The Stop Killer Robots campaign continues to advocate for a legally binding instrument that includes a general obligation to maintain meaningful human control over the use of force; prohibitions on autonomous weapons systems that cannot be used with meaningful human control and prohibitions on systems that would target human beings; and positive obligations to ensure that meaningful human control is maintained over systems that are not prohibited. 

Time for action-oriented outcomes

After eight years of discussions in Geneva, a mandate to negotiate a legal instrument is essential. As Palestine noted this week, the weight of public opinion and government support is behind a legally binding instrument. Yet this goal has so far been frustrated by a small minority of states. Palestine noted that many who say the CCW is the only appropriate framework to consider AWS say in the same breath that there should be no negotiations, preventing those who want more concrete outcomes from having them in this forum. This cannot continue.

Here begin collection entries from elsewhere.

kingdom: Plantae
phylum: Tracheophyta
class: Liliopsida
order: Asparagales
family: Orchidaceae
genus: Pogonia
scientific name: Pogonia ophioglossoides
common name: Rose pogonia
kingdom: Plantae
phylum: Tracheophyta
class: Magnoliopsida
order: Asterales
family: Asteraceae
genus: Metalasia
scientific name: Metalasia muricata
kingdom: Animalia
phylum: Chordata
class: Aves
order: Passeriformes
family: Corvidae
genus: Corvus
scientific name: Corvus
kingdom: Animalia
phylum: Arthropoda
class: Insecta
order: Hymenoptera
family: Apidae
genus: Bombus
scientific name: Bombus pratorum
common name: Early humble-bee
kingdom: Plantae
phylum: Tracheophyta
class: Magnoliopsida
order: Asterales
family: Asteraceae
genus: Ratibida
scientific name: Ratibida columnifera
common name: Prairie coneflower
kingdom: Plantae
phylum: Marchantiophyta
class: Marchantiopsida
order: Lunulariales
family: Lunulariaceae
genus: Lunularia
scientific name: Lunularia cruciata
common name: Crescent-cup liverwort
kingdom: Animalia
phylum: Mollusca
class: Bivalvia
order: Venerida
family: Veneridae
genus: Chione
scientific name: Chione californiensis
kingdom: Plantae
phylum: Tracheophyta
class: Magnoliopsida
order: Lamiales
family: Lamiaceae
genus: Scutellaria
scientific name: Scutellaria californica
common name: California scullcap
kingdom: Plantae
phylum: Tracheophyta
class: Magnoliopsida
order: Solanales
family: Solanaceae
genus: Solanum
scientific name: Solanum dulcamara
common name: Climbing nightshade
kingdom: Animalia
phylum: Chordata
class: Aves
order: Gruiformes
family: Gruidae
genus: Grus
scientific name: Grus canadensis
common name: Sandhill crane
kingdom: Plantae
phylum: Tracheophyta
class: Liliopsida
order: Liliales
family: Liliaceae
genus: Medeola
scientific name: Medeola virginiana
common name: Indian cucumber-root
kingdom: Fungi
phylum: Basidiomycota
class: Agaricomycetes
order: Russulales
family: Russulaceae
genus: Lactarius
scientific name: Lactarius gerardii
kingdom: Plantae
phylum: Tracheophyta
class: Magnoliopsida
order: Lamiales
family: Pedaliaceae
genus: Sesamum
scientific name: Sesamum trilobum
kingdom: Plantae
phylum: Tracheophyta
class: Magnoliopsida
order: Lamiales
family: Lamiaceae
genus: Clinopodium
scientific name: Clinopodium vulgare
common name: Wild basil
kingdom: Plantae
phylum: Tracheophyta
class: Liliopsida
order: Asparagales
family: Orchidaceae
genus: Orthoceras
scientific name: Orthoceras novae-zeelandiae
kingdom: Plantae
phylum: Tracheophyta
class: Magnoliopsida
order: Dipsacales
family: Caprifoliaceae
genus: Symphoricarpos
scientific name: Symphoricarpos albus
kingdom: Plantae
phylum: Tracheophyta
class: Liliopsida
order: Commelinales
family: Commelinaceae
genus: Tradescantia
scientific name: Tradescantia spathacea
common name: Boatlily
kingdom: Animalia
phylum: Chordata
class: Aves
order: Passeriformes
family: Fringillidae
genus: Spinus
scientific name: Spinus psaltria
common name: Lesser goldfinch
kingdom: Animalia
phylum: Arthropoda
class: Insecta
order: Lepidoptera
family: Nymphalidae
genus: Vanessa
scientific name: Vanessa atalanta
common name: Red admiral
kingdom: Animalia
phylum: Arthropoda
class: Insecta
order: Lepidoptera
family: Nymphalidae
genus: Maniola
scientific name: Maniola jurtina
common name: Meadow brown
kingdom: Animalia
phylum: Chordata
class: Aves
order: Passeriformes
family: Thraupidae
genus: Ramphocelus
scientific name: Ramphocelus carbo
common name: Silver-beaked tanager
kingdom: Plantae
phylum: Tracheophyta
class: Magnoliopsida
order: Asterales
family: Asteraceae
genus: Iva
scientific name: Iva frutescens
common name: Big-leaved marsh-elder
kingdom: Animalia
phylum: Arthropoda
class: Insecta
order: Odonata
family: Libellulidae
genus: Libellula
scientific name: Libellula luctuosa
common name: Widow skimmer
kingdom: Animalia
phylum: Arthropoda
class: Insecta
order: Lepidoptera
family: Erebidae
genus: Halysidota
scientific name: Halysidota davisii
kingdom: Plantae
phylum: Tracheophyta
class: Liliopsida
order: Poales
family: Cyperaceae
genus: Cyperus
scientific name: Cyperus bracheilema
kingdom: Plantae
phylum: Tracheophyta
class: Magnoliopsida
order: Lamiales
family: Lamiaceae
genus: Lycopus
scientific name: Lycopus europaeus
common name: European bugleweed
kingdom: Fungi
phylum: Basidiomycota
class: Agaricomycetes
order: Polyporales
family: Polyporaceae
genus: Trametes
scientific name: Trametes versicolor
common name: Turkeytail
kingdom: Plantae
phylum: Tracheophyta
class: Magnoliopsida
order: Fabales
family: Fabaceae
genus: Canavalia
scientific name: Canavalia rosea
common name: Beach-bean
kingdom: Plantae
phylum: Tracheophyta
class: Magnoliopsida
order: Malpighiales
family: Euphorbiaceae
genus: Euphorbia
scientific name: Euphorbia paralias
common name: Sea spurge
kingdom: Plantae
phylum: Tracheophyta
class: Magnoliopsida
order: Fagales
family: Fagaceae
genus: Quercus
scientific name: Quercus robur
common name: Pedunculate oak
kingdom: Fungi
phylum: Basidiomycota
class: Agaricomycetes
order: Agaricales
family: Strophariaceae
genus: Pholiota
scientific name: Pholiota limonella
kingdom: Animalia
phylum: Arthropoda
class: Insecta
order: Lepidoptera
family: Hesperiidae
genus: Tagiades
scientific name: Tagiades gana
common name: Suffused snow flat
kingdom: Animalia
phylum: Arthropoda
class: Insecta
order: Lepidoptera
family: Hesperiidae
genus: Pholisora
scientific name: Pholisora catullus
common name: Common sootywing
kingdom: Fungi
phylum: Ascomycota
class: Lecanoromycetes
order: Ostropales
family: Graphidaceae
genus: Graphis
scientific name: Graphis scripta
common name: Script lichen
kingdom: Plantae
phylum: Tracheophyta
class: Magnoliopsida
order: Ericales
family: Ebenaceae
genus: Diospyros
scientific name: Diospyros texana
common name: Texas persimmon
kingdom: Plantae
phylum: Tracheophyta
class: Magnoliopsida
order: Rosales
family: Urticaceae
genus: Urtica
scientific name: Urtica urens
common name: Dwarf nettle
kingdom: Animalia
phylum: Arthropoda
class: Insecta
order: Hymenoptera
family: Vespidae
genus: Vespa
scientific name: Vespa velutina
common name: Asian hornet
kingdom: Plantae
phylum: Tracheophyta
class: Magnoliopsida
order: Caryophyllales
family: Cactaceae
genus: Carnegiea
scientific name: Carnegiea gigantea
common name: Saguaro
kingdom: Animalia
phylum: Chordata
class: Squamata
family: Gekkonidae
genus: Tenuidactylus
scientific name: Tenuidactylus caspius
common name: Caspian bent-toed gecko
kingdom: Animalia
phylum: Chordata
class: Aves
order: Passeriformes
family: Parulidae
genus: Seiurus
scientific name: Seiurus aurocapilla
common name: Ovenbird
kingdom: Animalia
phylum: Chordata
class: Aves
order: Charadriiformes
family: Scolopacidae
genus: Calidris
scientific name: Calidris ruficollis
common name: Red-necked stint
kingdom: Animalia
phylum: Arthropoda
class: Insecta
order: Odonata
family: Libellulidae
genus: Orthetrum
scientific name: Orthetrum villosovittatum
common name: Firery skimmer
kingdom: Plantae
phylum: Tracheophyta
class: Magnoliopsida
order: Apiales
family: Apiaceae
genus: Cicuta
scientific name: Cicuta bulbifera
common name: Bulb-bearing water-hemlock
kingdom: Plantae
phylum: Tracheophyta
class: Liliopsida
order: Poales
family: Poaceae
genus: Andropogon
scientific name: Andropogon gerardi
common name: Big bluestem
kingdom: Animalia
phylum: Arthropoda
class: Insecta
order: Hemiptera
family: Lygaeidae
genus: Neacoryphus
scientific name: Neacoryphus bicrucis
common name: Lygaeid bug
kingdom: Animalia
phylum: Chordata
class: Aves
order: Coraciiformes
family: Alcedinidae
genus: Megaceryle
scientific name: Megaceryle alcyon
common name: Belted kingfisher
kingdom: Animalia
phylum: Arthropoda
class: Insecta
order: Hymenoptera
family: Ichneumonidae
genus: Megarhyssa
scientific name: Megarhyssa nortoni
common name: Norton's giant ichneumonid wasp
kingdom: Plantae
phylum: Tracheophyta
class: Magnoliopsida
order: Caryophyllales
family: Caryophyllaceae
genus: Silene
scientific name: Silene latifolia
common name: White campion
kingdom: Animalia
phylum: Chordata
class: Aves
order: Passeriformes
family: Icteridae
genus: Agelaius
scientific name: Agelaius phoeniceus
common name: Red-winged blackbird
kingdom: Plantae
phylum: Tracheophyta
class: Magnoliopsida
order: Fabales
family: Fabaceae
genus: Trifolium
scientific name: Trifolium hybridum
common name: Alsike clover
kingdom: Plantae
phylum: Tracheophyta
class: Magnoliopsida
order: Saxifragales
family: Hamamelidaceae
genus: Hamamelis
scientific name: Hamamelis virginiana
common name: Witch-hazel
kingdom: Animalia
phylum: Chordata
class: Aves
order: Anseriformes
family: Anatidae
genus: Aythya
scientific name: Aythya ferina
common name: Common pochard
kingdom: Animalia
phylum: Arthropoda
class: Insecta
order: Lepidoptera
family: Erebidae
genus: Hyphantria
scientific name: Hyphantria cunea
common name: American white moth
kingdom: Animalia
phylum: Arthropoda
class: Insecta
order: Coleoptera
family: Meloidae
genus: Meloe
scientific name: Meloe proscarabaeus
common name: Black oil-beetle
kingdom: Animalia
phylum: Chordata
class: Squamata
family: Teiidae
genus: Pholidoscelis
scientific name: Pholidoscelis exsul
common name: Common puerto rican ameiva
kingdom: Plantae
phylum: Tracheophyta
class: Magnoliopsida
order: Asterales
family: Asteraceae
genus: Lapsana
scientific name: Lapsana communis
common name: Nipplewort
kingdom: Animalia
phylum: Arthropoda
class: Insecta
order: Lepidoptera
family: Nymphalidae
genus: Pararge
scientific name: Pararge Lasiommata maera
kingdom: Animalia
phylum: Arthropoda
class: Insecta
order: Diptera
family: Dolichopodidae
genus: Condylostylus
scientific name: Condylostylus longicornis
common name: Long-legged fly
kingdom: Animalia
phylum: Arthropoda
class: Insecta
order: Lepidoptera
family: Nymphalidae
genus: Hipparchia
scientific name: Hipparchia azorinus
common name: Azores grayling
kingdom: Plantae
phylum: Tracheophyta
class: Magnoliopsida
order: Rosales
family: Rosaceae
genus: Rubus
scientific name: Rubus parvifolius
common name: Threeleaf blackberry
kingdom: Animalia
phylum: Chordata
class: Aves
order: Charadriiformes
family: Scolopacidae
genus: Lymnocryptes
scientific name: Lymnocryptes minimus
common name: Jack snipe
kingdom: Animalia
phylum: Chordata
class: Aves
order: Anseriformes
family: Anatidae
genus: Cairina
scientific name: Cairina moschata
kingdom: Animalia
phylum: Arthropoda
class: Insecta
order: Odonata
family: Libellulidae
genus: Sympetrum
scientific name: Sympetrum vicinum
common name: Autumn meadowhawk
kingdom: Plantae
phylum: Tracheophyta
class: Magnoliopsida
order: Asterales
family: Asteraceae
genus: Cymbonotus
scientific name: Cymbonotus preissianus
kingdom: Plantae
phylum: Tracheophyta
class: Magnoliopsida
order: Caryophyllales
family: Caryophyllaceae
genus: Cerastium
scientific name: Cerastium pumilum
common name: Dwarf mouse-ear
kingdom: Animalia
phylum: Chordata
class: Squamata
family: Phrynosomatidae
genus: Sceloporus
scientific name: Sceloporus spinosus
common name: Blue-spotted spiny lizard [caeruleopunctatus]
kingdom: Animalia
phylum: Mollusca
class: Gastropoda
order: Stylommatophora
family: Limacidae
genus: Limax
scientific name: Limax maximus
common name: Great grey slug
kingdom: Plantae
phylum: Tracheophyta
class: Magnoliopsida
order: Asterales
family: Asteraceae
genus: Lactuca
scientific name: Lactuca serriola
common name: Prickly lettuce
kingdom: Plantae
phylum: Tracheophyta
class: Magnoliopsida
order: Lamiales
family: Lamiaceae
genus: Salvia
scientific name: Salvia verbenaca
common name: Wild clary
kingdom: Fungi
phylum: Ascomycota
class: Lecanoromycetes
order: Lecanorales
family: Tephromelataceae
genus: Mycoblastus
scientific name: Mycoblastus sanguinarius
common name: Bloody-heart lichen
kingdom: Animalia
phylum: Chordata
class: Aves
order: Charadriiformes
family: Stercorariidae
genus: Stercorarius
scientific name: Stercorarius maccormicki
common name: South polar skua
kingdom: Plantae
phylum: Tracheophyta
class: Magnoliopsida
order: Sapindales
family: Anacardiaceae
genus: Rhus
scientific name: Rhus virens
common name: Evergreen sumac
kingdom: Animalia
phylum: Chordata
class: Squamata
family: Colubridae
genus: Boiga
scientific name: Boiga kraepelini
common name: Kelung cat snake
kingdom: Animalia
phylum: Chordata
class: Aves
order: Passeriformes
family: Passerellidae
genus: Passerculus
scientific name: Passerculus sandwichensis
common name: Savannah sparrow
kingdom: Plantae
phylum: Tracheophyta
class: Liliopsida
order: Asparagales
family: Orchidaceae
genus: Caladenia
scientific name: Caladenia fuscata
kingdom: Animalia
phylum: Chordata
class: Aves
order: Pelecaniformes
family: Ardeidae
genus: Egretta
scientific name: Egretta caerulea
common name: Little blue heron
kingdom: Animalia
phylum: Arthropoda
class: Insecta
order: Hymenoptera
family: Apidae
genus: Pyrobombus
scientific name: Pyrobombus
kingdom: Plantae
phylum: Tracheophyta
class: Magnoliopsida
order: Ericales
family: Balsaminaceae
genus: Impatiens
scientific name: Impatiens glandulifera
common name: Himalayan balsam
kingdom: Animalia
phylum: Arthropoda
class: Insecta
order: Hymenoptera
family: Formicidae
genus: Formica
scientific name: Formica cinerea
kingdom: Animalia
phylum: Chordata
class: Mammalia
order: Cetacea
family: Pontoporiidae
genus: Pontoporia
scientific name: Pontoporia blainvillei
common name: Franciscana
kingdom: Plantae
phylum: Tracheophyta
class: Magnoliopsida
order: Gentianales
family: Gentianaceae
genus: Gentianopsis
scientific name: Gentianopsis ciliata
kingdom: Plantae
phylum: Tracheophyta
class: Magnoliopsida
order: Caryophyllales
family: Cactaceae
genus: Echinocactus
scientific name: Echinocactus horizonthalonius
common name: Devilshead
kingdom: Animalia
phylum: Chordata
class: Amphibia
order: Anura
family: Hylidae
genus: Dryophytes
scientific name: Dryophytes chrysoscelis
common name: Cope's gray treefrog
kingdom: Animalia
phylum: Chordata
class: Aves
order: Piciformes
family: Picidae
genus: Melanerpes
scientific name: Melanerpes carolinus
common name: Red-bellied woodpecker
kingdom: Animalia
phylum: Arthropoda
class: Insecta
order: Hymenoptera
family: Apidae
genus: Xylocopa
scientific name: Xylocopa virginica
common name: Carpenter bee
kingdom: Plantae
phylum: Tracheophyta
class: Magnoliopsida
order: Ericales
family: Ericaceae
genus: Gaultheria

During the first two days of this GGE, most delegations have shown significant flexibility while negotiating various paragraphs of the draft report. The Philippines said it is encouraged by the openness expressed by many and invited the remaining few to work for a constructive outcome. Otherwise, as Nigeria warned, the “inherent inconsistencies and biases that could steer activities of AWS continue to predict inaccuracy and ultimately chaos.” These weapons must be prohibited, it argued, cautioning that the negation of meaningful human control over the operation of weapon systems “could ultimately spell the supremacy of machines over humans,” which is unacceptable.

“Throughout the history of humanity, millions have suffered from the use of inhumane and
indiscriminate weapons,” noted Stop Killer Robots in a statement to the GGE. “We must learn from the lessons of the past and take this opportunity to reject digital dehumanisation and the automation of killing in weapon systems. When the history books are written about this process, future generations will recognise which states took leadership and were united in their effort to safeguard our rights.”